Tenho sérias dúvidas sobre a utilidade prática da obra. Além de tornar muito mais feio o ambiente urbano.
Talvez com excepção da Rua do Campo e da Avenida Dr. Rodrigo Rodrigues, em Macau, a maior parte dessas travessias pedonais é pouco utilizada, continuando a haver muita gente que as ignora e insiste em atravessar a rua, colocando em risco a sua segurança e a da circulação rodoviária. Veja-se, por exemplo, o que acontece na Avenida Marginal Flor de Lótus, entre a Pousada Marina Infante e o Hotel Broadway, no lado oposto ao Galaxy, ou na Estrada de Seac Pai Van.
Depois, porque nas ruas adjacentes à Avenida do Guimarães continua a haver passadeiras, sendo certo que não raro os engarrafamentos na via principal são provocados pelos carros que nela circulam e que quando mudam de direcção são obrigados a aguardar que os peões atravessem as "zebras" nas laterais, obrigando todos os veículos que circulam atrás de si a parar.
Mas pior do que tudo isso é que quer a passagem superior agora inaugurada, quer a que em breve será inaugurada na Estrada de Seac Pai Van, a seguir ao Parque, no sentido de quem vai para Coloane, próximo do acesso à Estrada do Alto de Coloane, constituem monumentos ao mau gosto, à falta de critério e à total ausência de sentido estético.

════

• INSTRUÇÃO 1:
Traduza para inglês a frase "Tenho sérias dúvidas sobre a utilidade prática da obra." do texto sobre as passagens pedonais em Macau.
• INSTRUÇÃO 2:
Copie, por favor, o trecho do texto sobre as passagens pedonais em Macau que começa em "Talvez com excepção" e termina em "si a parar.".

• DADOS BRUTOS:

════

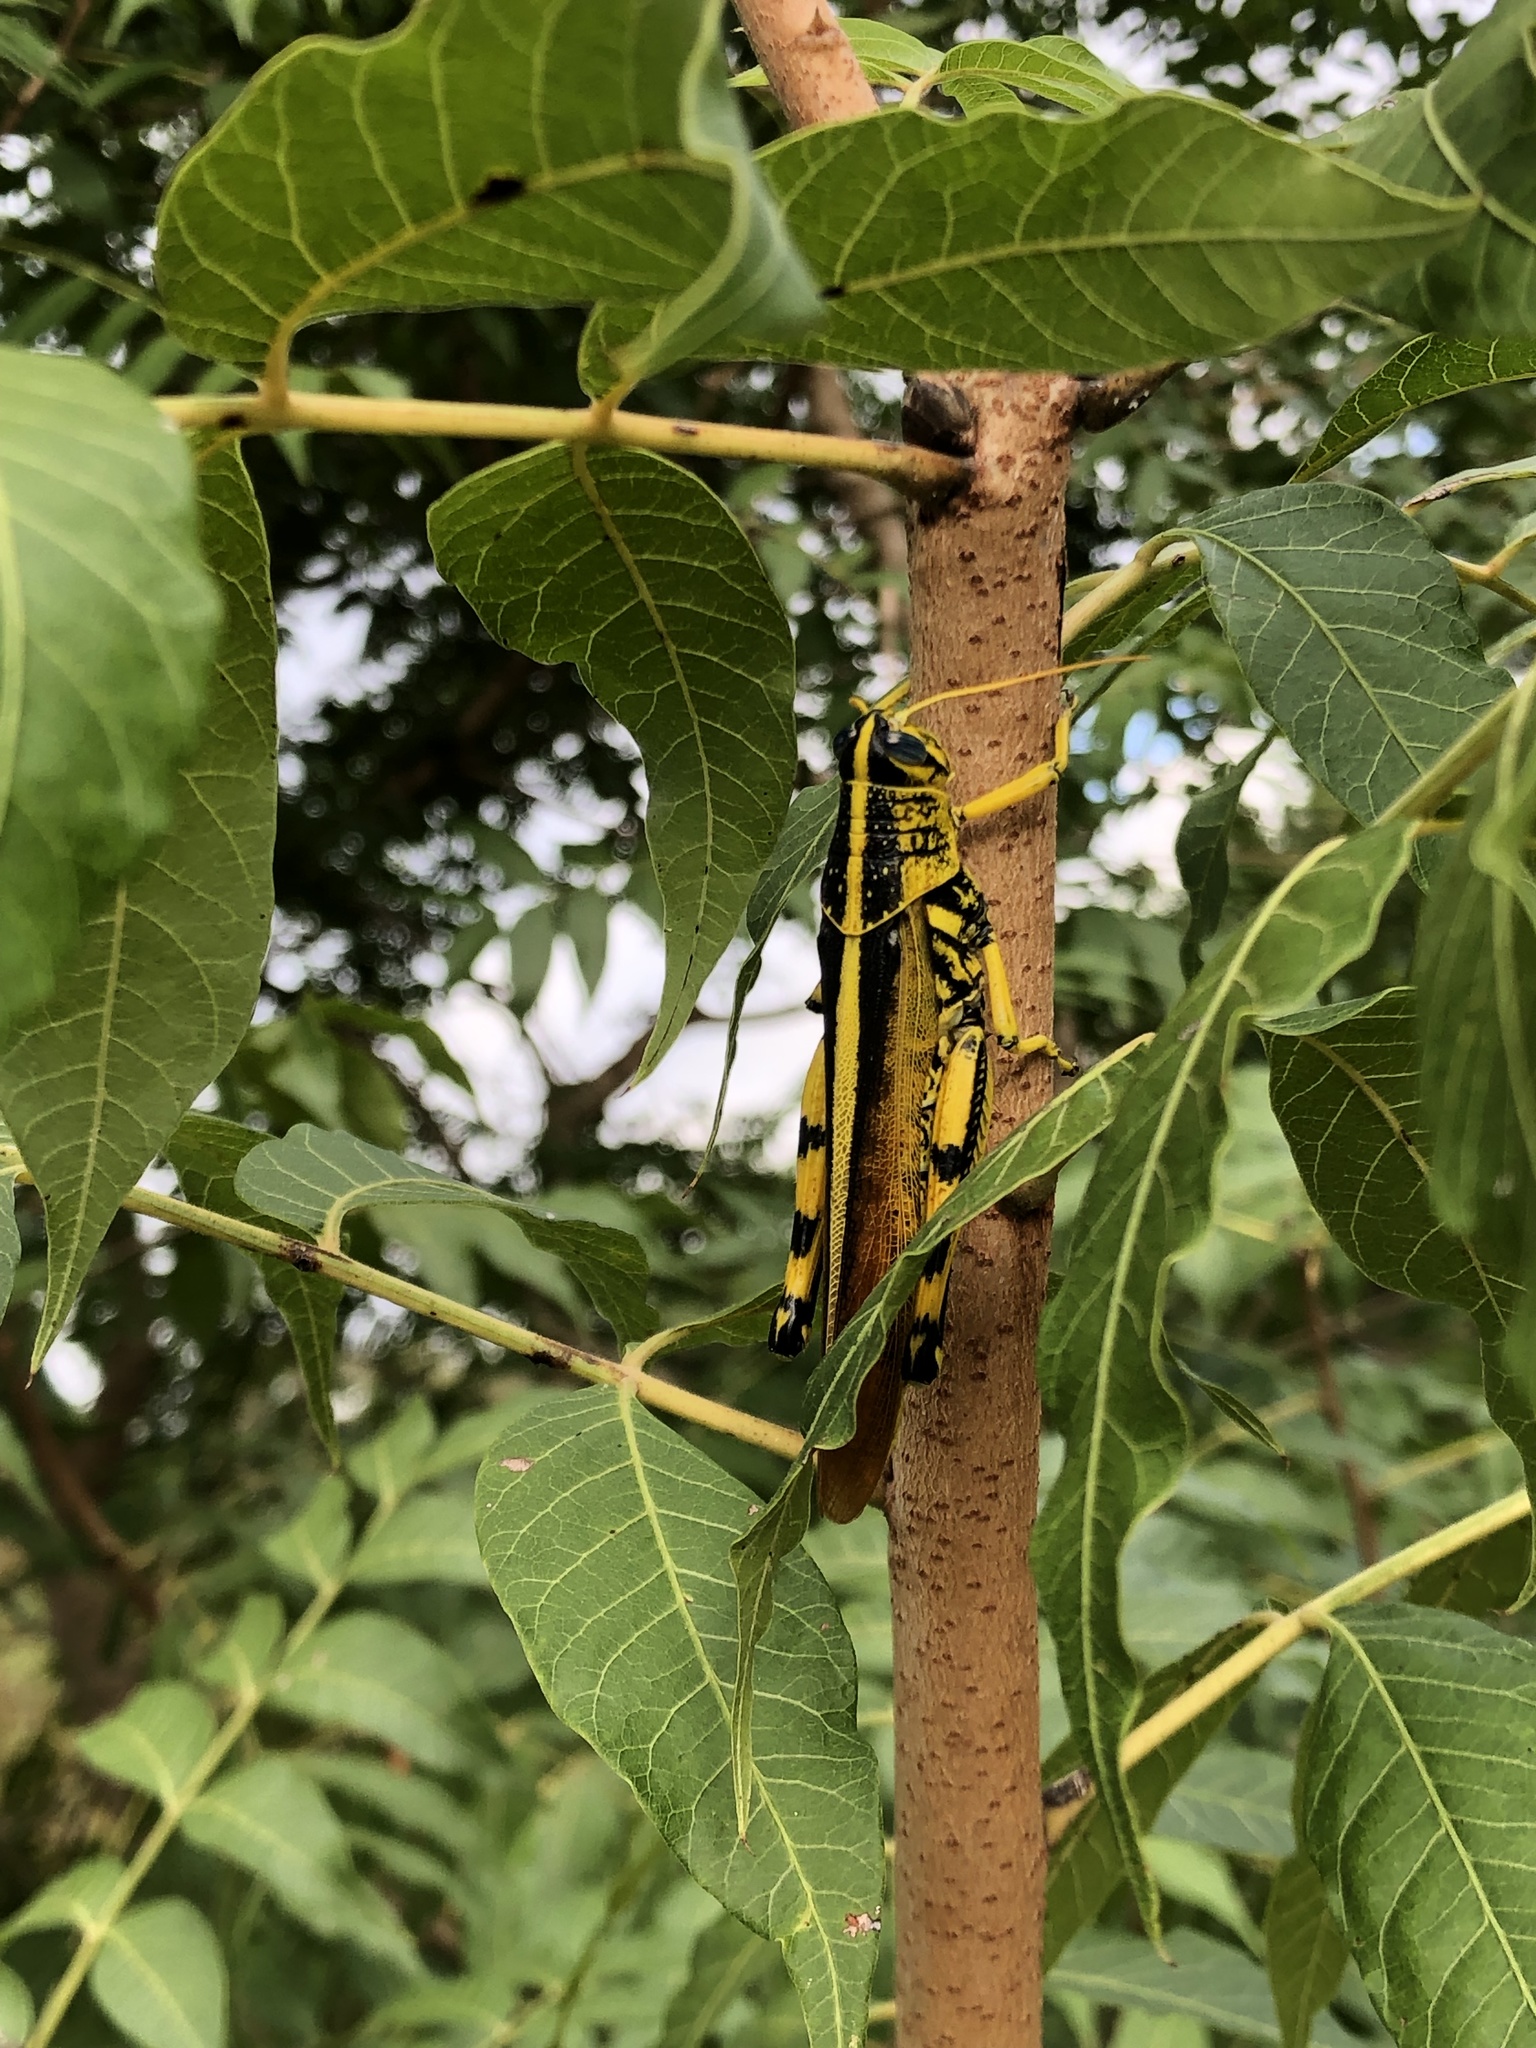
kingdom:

════

• RESPOSTA CORRETA 1:
I have serious doubts about the practical usefulness of the project.

• RESPOSTA CORRETA 2:
Talvez com excepção da Rua do Campo e da Avenida Dr. Rodrigo Rodrigues, em Macau, a maior parte dessas travessias pedonais é pouco utilizada, continuando a haver muita gente que as ignora e insiste em atravessar a rua, colocando em risco a sua segurança e a da circulação rodoviária. Veja-se, por exemplo, o que acontece na Avenida Marginal Flor de Lótus, entre a Pousada Marina Infante e o Hotel Broadway, no lado oposto ao Galaxy, ou na Estrada de Seac Pai Van.
Depois, porque nas ruas adjacentes à Avenida do Guimarães continua a haver passadeiras, sendo certo que não raro os engarrafamentos na via principal são provocados pelos carros que nela circulam e que quando mudam de direcção são obrigados a aguardar que os peões atravessem as "zebras" nas laterais, obrigando todos os veículos que circulam atrás de si a parar.